With the advent of these new technologies capable of substituting animal raw materials for more sustainable ones, the Californian company MelBio was able to recreate a honey – without the need for the work of bees. The company wants to arrive at the perfect formula of the product not only to be the pioneer in the market, but also to reduce the pressure on the species already committed to the current demand for honey in the world.

In an interview for the technology portal “Fast Company”, Darko Mandich, CEO of the startup, says that MelBio’s mission is also to solve the problem of the impact that bees have in maintaining biodiversity: “There are 20 thousand species of wild bees and native. And these species are committed to the current production of honey, which depends entirely on commercial beekeeping. We decided to use science to produce honey just like bees do, but removing them from the supply chain so that we can help them thrive.” In this way, the bees that are so important for the general development of the planet Earth, will not be exploited by purely capitalist methods that, many times, end up being destructive.

Honey undergoing testing

The company estimates that honey will be available to consumers by the end of 2021.

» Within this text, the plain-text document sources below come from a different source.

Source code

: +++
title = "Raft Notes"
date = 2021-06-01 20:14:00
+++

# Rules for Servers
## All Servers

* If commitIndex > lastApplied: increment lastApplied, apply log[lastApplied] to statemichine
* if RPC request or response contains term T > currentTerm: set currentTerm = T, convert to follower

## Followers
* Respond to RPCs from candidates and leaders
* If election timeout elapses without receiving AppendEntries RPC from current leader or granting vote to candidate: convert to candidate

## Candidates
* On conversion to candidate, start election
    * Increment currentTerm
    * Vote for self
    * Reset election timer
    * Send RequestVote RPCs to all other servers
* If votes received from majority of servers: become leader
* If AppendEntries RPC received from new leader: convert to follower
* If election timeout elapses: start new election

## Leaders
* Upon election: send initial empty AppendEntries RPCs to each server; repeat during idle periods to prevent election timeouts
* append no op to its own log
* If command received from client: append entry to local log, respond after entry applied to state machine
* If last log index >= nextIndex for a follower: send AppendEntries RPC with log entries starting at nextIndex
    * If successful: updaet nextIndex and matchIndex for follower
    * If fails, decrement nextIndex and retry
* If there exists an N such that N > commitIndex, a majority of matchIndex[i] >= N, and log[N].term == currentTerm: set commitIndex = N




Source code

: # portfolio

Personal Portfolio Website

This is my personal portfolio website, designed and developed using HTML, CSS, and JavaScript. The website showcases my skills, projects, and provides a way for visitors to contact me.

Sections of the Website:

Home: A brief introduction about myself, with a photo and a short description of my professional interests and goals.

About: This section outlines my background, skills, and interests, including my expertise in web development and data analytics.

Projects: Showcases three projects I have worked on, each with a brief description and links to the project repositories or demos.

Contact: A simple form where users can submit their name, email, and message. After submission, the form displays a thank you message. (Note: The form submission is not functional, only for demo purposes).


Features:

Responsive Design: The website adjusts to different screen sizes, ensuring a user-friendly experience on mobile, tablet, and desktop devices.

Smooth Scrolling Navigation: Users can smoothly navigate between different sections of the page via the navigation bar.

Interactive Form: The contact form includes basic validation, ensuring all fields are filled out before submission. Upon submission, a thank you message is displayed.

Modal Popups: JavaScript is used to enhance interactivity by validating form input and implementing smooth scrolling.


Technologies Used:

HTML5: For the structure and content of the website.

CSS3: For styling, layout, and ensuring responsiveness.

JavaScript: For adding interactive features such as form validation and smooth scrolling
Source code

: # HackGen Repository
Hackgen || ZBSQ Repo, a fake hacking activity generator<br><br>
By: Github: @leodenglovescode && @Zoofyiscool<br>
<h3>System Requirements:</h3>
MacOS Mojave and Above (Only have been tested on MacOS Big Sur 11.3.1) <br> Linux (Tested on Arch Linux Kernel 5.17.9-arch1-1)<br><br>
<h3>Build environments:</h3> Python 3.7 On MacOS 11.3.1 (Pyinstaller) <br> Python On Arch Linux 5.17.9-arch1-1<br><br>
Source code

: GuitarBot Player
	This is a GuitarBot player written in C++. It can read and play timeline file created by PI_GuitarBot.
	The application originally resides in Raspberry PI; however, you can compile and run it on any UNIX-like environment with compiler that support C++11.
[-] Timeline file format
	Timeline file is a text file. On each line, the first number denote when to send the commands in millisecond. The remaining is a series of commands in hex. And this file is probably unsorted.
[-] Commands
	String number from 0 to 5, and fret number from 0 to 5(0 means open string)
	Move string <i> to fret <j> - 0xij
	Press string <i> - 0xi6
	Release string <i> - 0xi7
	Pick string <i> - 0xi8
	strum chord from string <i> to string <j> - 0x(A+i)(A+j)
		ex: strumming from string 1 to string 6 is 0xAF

The honey production process is similar to the one that produces dairy cells by isolating the DNA from the milk protein, eliminating the need for cows in the process.

The first version of laboratory honey had satisfactory results: according to the CEO of MelBio, the texture, flavour and viscosity resembled the original bee honey. A blind test left the tasters in doubt about which product was made by science and which one came from the bees. According to him, 14 companies have already signed letters of intent to purchase the product to use it when it is finally ready.

Laboratory honey can be used in the food industry, and even for cosmetics – giving aroma or texture to soaps, shampoos and other beauty products. The next step is to achieve a round of investment that guarantees a lower cost for this product than natural bee honey. Thus, the use of the insect is discouraged, which can recover from the commercial demands of food consumption.

In addition to the appeal to be produced in an ecologically correct way and to protect the environment – a point of attraction for GenZ consumers (generation Z), those most concerned with the theme between generations – laboratory honey also has great potential for growth between vegans and vegetarians.

It is worth remembering that the animal protein-free food market is expected to grow by approximately 31 billion dollars by 2026. In other words, honey with a scientific stamp may have a beautiful way to go in a consumption behaviour that is booming.